- [What the task requires]: Exact copy, pictures excluded: reproduce every record below.

[Items from a data source]
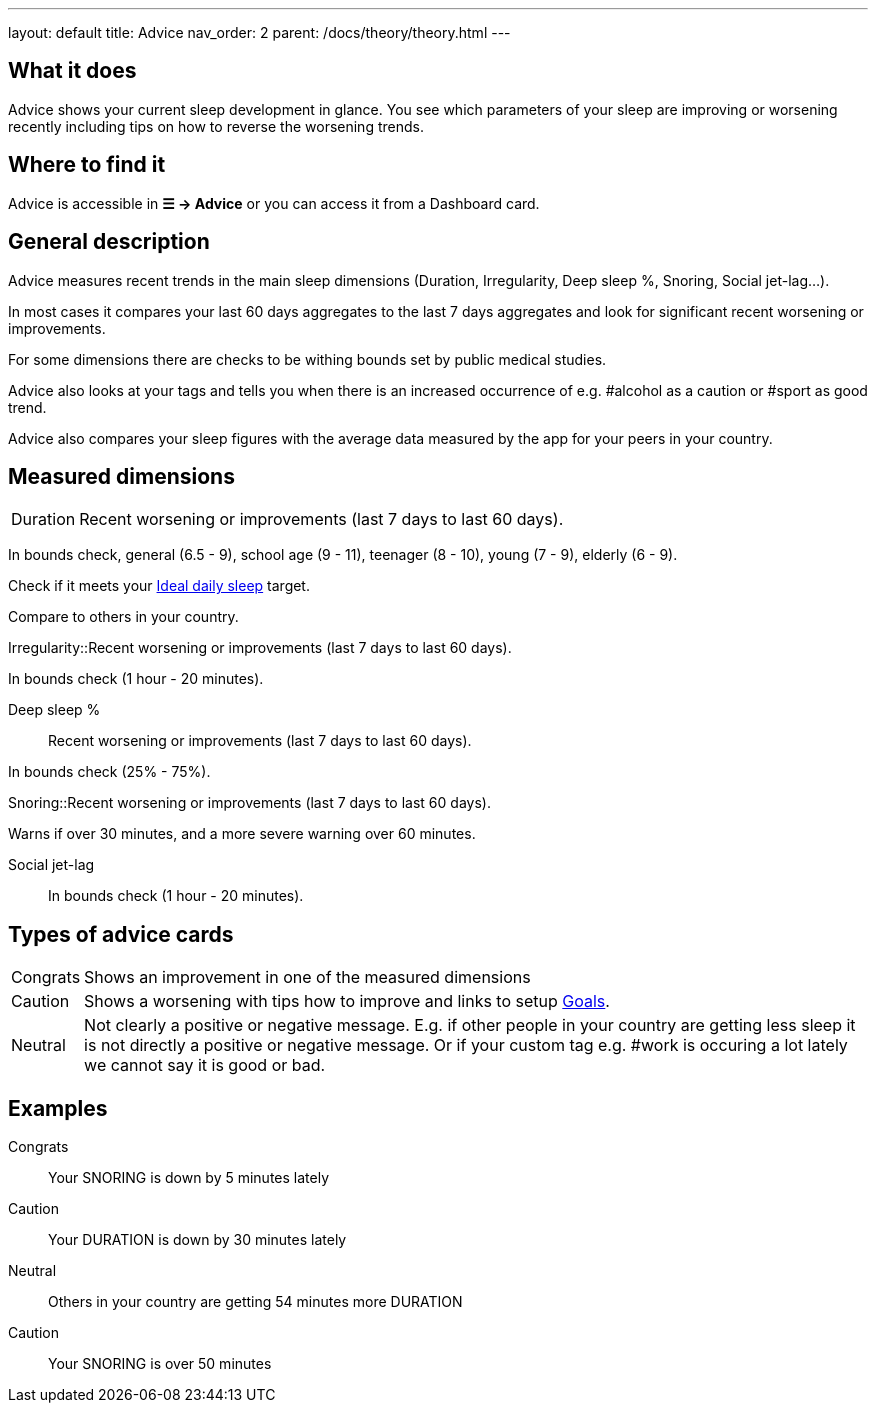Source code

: ---
layout: default
title: Advice
nav_order: 2
parent: /docs/theory/theory.html
---

:toc:


== What it does

Advice shows your current sleep development in glance. You see which parameters of your sleep are improving or worsening recently including tips on how to reverse the worsening trends.

== Where to find it

Advice is accessible in *☰ -> Advice* or you can access it from a Dashboard card.

== General description

Advice measures recent trends in the main sleep dimensions (Duration, Irregularity, Deep sleep %, Snoring, Social jet-lag...).

In most cases it compares your last 60 days aggregates to the last 7 days aggregates and look for significant recent worsening or improvements.

For some dimensions there are checks to be withing bounds set by public medical studies.

Advice also looks at your tags and tells you when there is an increased occurrence of e.g. #alcohol as a caution or #sport as good trend.

Advice also compares your sleep figures with the average data measured by the app for your peers in your country.

== Measured dimensions

[horizontal]
Duration:: Recent worsening or improvements (last 7 days to last 60 days).

In bounds check, general (6.5 - 9), school age (9 - 11), teenager (8 - 10), young (7 - 9), elderly (6 - 9).

Check if it meets your link:/docs/ideal_daily_sleep.html[Ideal daily sleep] target.

Compare to others in your country.

Irregularity::Recent worsening or improvements (last 7 days to last 60 days).

In bounds check (1 hour - 20 minutes).

Deep sleep %:: Recent worsening or improvements (last 7 days to last 60 days).

In bounds check (25% - 75%).

Snoring::Recent worsening or improvements (last 7 days to last 60 days).

Warns if over 30 minutes, and a more severe warning over 60 minutes.

Social jet-lag:: In bounds check (1 hour - 20 minutes).


== Types of advice cards

[horizontal]
Congrats:: Shows an improvement in one of the measured dimensions
Caution:: Shows a worsening with tips how to improve and links to setup link:/docs/sleep_advanced/goals.html[Goals].
Neutral:: Not clearly a positive or negative message. E.g. if other people in your country are getting less sleep it is not directly a positive or negative message. Or if your custom tag e.g. #work is occuring a lot lately we cannot say it is good or bad.


== Examples

Congrats:: Your SNORING is down by 5 minutes lately
Caution:: Your DURATION is down by 30 minutes lately
Neutral:: Others in your country are getting 54 minutes more DURATION
Caution:: Your SNORING is over 50 minutes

- [Solution for this task]:
Source code

: ---
layout: default
title: Advice
nav_order: 2
parent: /docs/theory/theory.html
---

:toc:


== What it does

Advice shows your current sleep development in glance. You see which parameters of your sleep are improving or worsening recently including tips on how to reverse the worsening trends.

== Where to find it

Advice is accessible in *☰ -> Advice* or you can access it from a Dashboard card.

== General description

Advice measures recent trends in the main sleep dimensions (Duration, Irregularity, Deep sleep %, Snoring, Social jet-lag...).

In most cases it compares your last 60 days aggregates to the last 7 days aggregates and look for significant recent worsening or improvements.

For some dimensions there are checks to be withing bounds set by public medical studies.

Advice also looks at your tags and tells you when there is an increased occurrence of e.g. #alcohol as a caution or #sport as good trend.

Advice also compares your sleep figures with the average data measured by the app for your peers in your country.

== Measured dimensions

[horizontal]
Duration:: Recent worsening or improvements (last 7 days to last 60 days).

In bounds check, general (6.5 - 9), school age (9 - 11), teenager (8 - 10), young (7 - 9), elderly (6 - 9).

Check if it meets your link:/docs/ideal_daily_sleep.html[Ideal daily sleep] target.

Compare to others in your country.

Irregularity::Recent worsening or improvements (last 7 days to last 60 days).

In bounds check (1 hour - 20 minutes).

Deep sleep %:: Recent worsening or improvements (last 7 days to last 60 days).

In bounds check (25% - 75%).

Snoring::Recent worsening or improvements (last 7 days to last 60 days).

Warns if over 30 minutes, and a more severe warning over 60 minutes.

Social jet-lag:: In bounds check (1 hour - 20 minutes).


== Types of advice cards

[horizontal]
Congrats:: Shows an improvement in one of the measured dimensions
Caution:: Shows a worsening with tips how to improve and links to setup link:/docs/sleep_advanced/goals.html[Goals].
Neutral:: Not clearly a positive or negative message. E.g. if other people in your country are getting less sleep it is not directly a positive or negative message. Or if your custom tag e.g. #work is occuring a lot lately we cannot say it is good or bad.


== Examples

Congrats:: Your SNORING is down by 5 minutes lately
Caution:: Your DURATION is down by 30 minutes lately
Neutral:: Others in your country are getting 54 minutes more DURATION
Caution:: Your SNORING is over 50 minutes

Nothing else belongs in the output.